Where: Bonner Universitätsforum, Heussallee 18-24, 53113 Bonn or Online via Zoom

 

Please register via email to: events@dependency.uni-bonn.de

 

Abstract: As scholars, rarely do we try to read objects as we read books--to comprehend the people and the times that created these objects or 'belongings.' However, the study of dress objects as material culture seeks to change this by exposing material evidence to historical analysis. Material culture is the study of artifacts and physical objects to understand the beliefs, values, ideas, attitudes and assumptions of a particular community or society at a given time (i). It is not my intent to establish the primary importance of dress as opposed to documents, but to demonstrate how dress is parallel to written archival materials and is a source for historical analysis. As Henry Glassie has appropriately stated, "For too long historians have left out vast realms of experience that do not fit into words at all, that can only be shaped into artifacts" (ii). 

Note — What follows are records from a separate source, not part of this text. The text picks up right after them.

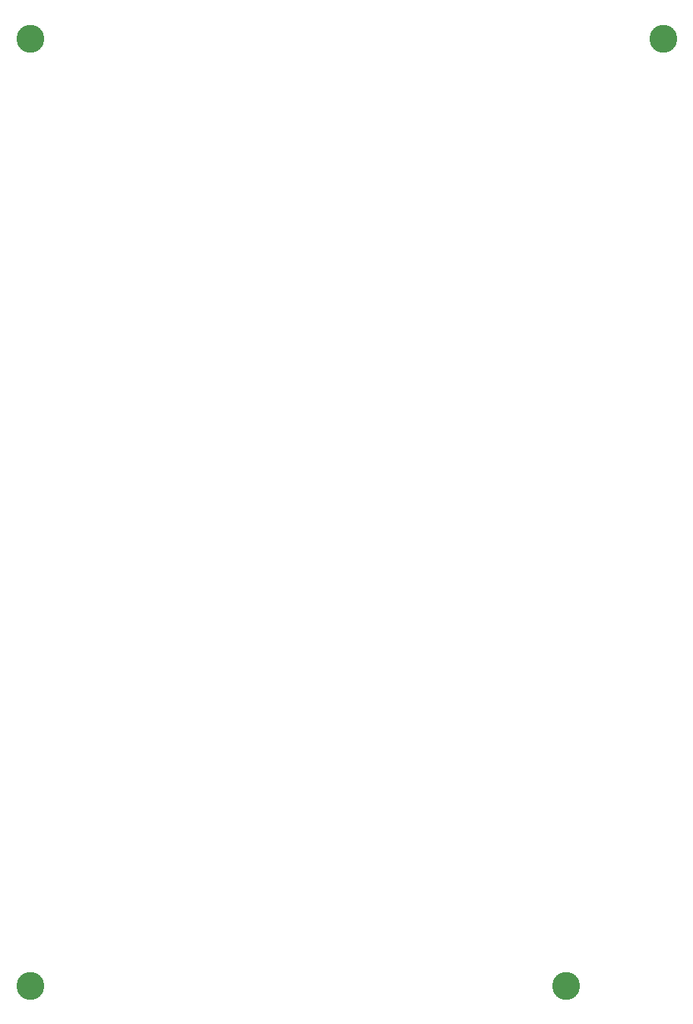
<source format=gts>
G04 Layer: TopSolderMaskLayer*
G04 EasyEDA v6.5.34, 2023-08-21 18:11:39*
G04 fac92c3893cd48509e925d7eb78dc15b,5a6b42c53f6a479593ecc07194224c93,10*
G04 Gerber Generator version 0.2*
G04 Scale: 100 percent, Rotated: No, Reflected: No *
G04 Dimensions in millimeters *
G04 leading zeros omitted , absolute positions ,4 integer and 5 decimal *
%FSLAX45Y45*%
%MOMM*%

%ADD10C,3.1016*%

%LPD*%
D10*
G01*
X1587601Y1134871D03*
G01*
X7556474Y1134871D03*
G01*
X1587601Y11675871D03*
G01*
X8635974Y11675871D03*
M02*

</source>
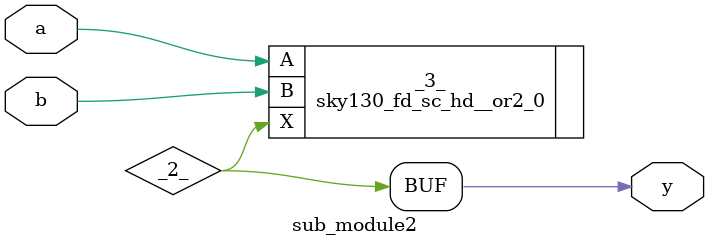
<source format=v>
/* Generated by Yosys 0.47+121 (git sha1 98b4affc4, g++ 13.2.0-23ubuntu4 -fPIC -O3) */

module multiple_modules(a, b, c, y);
  input a;
  wire a;
  input b;
  wire b;
  input c;
  wire c;
  wire net1;
  output y;
  wire y;
  sub_module1 u1 (
    .a(a),
    .b(b),
    .y(net1)
  );
  sub_module2 u2 (
    .a(net1),
    .b(c),
    .y(y)
  );
endmodule

module sub_module1(a, b, y);
  wire _0_;
  wire _1_;
  wire _2_;
  input a;
  wire a;
  input b;
  wire b;
  output y;
  wire y;
  sky130_fd_sc_hd__and2_0 _3_ (
    .A(_0_),
    .B(_1_),
    .X(_2_)
  );
  assign _0_ = a;
  assign _1_ = b;
  assign y = _2_;
endmodule

module sub_module2(a, b, y);
  wire _0_;
  wire _1_;
  wire _2_;
  input a;
  wire a;
  input b;
  wire b;
  output y;
  wire y;
  sky130_fd_sc_hd__or2_0 _3_ (
    .A(_0_),
    .B(_1_),
    .X(_2_)
  );
  assign _0_ = a;
  assign _1_ = b;
  assign y = _2_;
endmodule

</source>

Material culture is especially important for studying those individuals who left no written records. The lapse in documentary evidence in archival institutions and the absence of slave testimony across some areas of the Caribbean requires new and innovative methods of research to access the lives and lived experiences of enslaved and colonized people in the region. I argue more scholars need to venture into materials outside of the environment of the state archive and public library, to look at alternative sources like dress as an important source for historical knowledge and enquiry. Dress is a visual language, a form of archive that embodies histories, memory and orality and provides a window into the past as written archival documents do. The study of dress helps us to comprehend the role and uses of dress in shaping the experiences, escape process and representation of enslaved people of the Caribbean. The clothed body can tell a much larger story about African diasporic identity, sartorial style, and the representation of blackness.

(i) Mary Ellen Roach-Higgins, Joanne Eicher, and Kim Johnson eds., Dress and Identity. (New York: Fairchild, 1995), pp. 5–6.
(ii) Steven Lubar and W. David Kingery eds., History from Things. (Washington: Smithsonian Institution Press, 1993), pp. 1–17.